No estudo de Clark e Zeldow (1988), alguns estudantes apresentaram a mesma
intensidade de sintomas depressivos nas várias entrevistas realizadas,
sugerindo que, para alguns, o humor disfórico era contínuo, e não episódico.
No Brasil, Millan et al. (1995) relataram que o problema do suicídio entre os
alunos da Faculdade de Medicina da Universidade de São Paulo (FMUSP) foi uma
das motivações que levaram à criação do Grupo de Assistência Psicológica ao
Aluno (GRAPAL) nessa faculdade.

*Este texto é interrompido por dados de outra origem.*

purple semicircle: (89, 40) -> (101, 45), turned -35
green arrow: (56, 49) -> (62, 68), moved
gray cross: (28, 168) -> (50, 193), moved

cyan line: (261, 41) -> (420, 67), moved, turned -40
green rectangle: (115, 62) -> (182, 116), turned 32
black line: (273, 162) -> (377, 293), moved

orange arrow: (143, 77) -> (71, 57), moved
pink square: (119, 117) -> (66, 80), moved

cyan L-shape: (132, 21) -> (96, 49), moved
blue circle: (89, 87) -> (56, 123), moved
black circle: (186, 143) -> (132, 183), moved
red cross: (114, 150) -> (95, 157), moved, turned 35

Os autores fizeram uma investigação
retrospectiva acerca do número de suicídios ocorridos entre os alunos da FMUSP
no período de 1965 a 1985. A taxa de suicídios encontrada entre os alunos foi
aproximadamente quatro vezes maior do que a da população geral.

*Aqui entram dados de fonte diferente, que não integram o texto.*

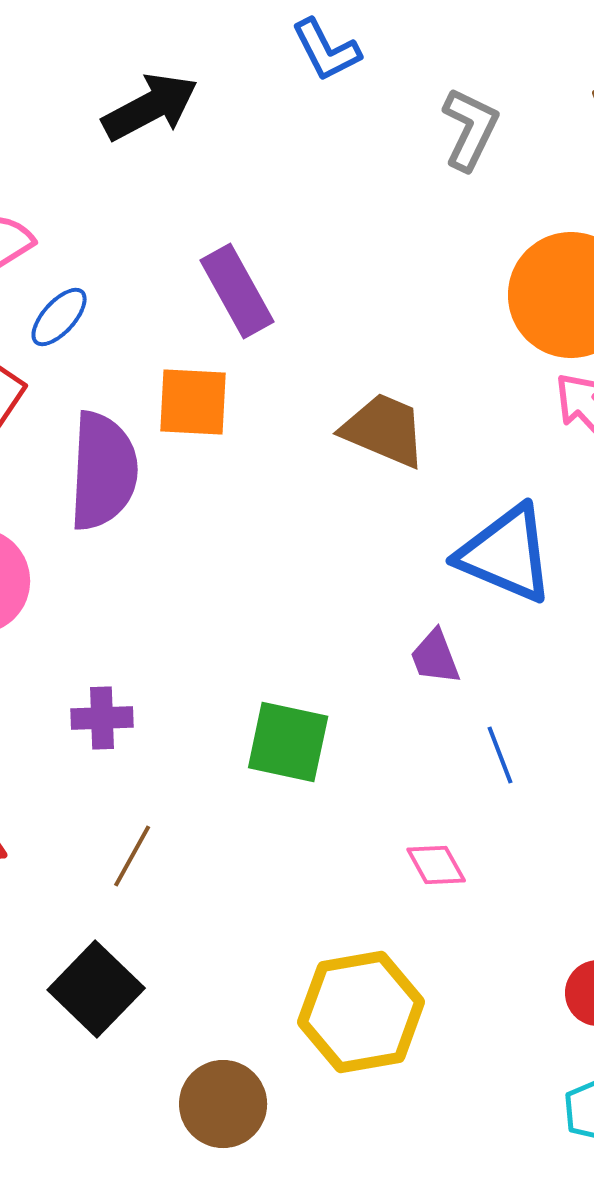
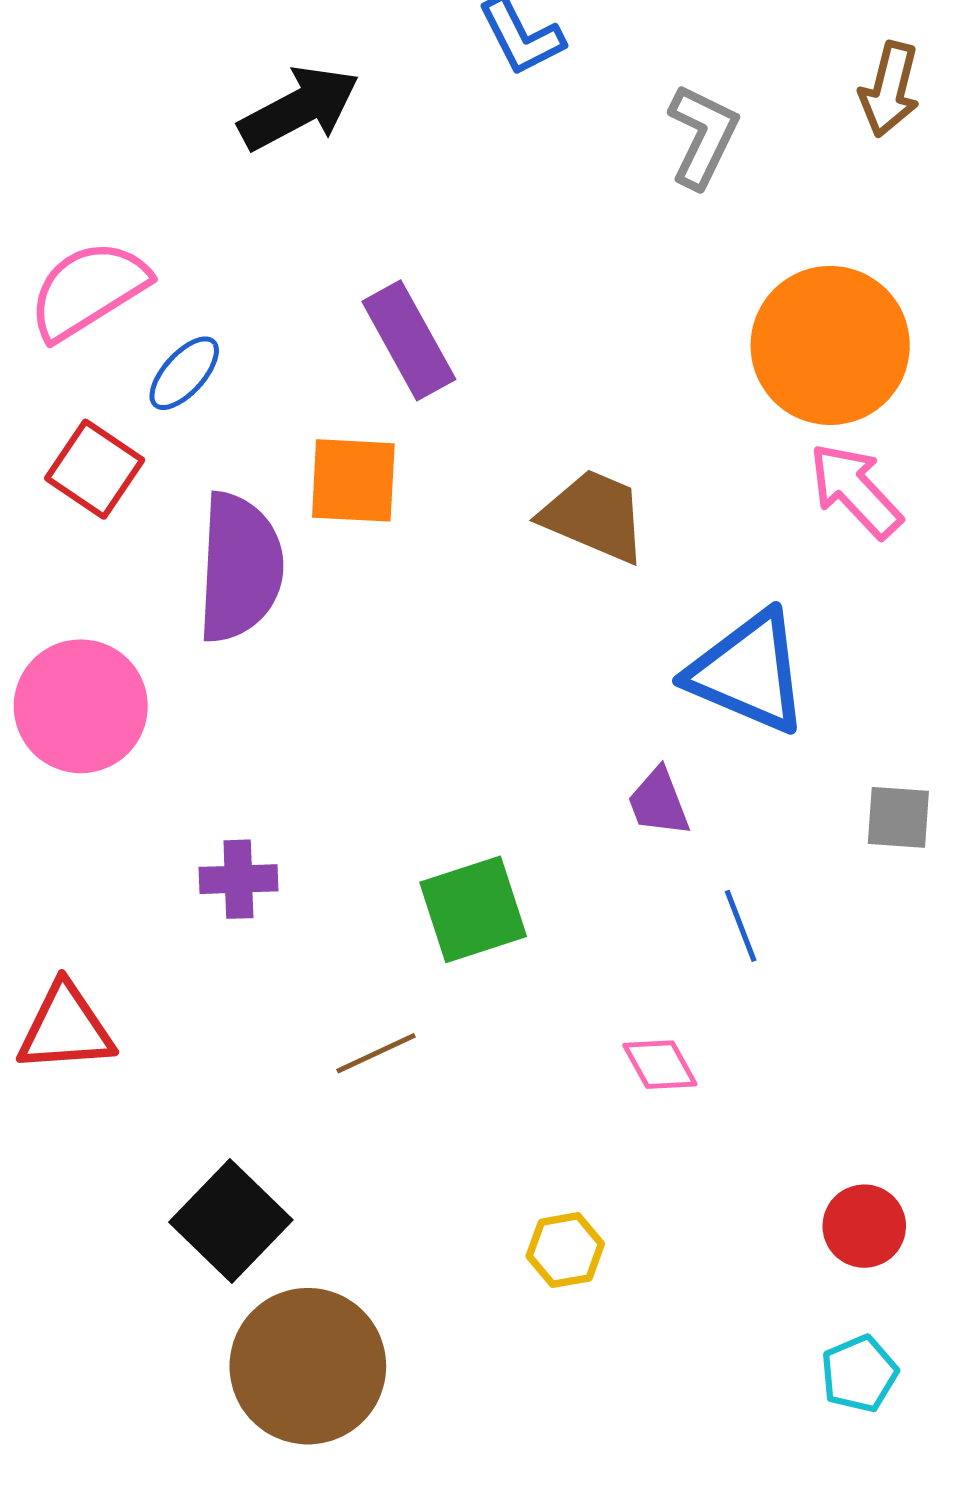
green square: (288, 742) -> (473, 909), turned -30
brown line: (132, 856) -> (376, 1053), moved, turned 36
yellow hexagon: (361, 1012) -> (565, 1250), size x0.5
brown circle: (223, 1104) -> (308, 1366), moved, size x1.4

Nesta pesquisa, a taxa de prevalência para o risco de suicídio foi de 9,6% do
total de alunos entrevistados. Os estudos realizados sobre o tema apontam
grande diversidade entre os resultados, provavelmente devido à dificuldade em
se qualificar e quantificar com mais precisão o que seria uma ideação suicida.

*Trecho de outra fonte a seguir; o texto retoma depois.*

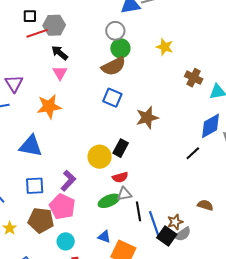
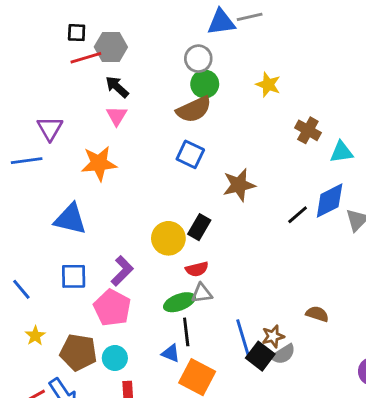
black line: (193, 153) -> (298, 215), moved
black line: (138, 211) -> (186, 332), moved
brown pentagon: (41, 220) -> (78, 352), moved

Salmons e Harrington (1984) identificaram o risco de suicídio em 55% dos
estudantes; Harkavy et al. (1987), em 60%; e Cordás et al., (1988), em 44% dos
avaliados. Em nosso meio, Miranda e Queiroz (1991), em um estudo realizado na
Universidade Federal de Minas Gerais (UFMG), relataram que, em uma amostra de
875 alunos que responderam ao questionário aplicado, 37,5% dos homens e 36,7%
das mulheres afirmaram já ter pensado em se suicidar, isto é, um total de
37,1%.
Um aspecto importante deste trabalho, e pouco explorado em outros estudos, é a
comparação das prevalências de depressão e suicídio entre diversos cursos. As
alunas de terapia ocupacional apresentaram 3,6 vezes mais chances de
desenvolver depressão maior e 3,7 vezes mais chances de risco de suicídio do
que as alunas de medicina e fisioterapia. Algumas hipóteses podem ser
consideradas. Elias e Murphy (1986) sugerem que "a terapia ocupacional e a
promoção da saúde têm muito em comum, usando como exemplo o fato de o enfoque
de trabalho dos terapeutas ocupacionais ser o desenvolvimento das
potencialidades de vida através do aumento das habilidades pessoais, auto-
estima e satisfação no viver, que são vistos exatamente como os pré-requisitos
para uma vida saudável e de bem-estar".
Certamente, os sedutores objetivos do curso de terapia ocupacional exercem
alguma influência na escolha da profissão por parte do aluno, o que poderia se
levar a pensar em um processo de seleção, de natureza desconhecida, que
justificasse um maior número de pessoas portadoras de transtornos depressivos
entre os estudantes do referido curso, tal como foi sugerido por Zoccolillo et
al. (1986), em relação a estudantes do curso de medicina nos EUA, diante dos
elevados índices de depressão observados entre os acadêmicos naquele país. A
hipótese de os alunos de terapia ocupacional terem maior facilidade em comentar
aspectos de seu funcionamento psicológico, quando em comparação com os dos
cursos de medicina e fisioterapia, também poderia ser um fator diferencial nos
resultados observados.
Conclusão
Neste estudo, a prevalência de transtorno depressivo maior e o risco de
suicídio foram significativamente maiores entre os estudantes de terapia
ocupacional quando em comparação com os de medicina e fisioterapia.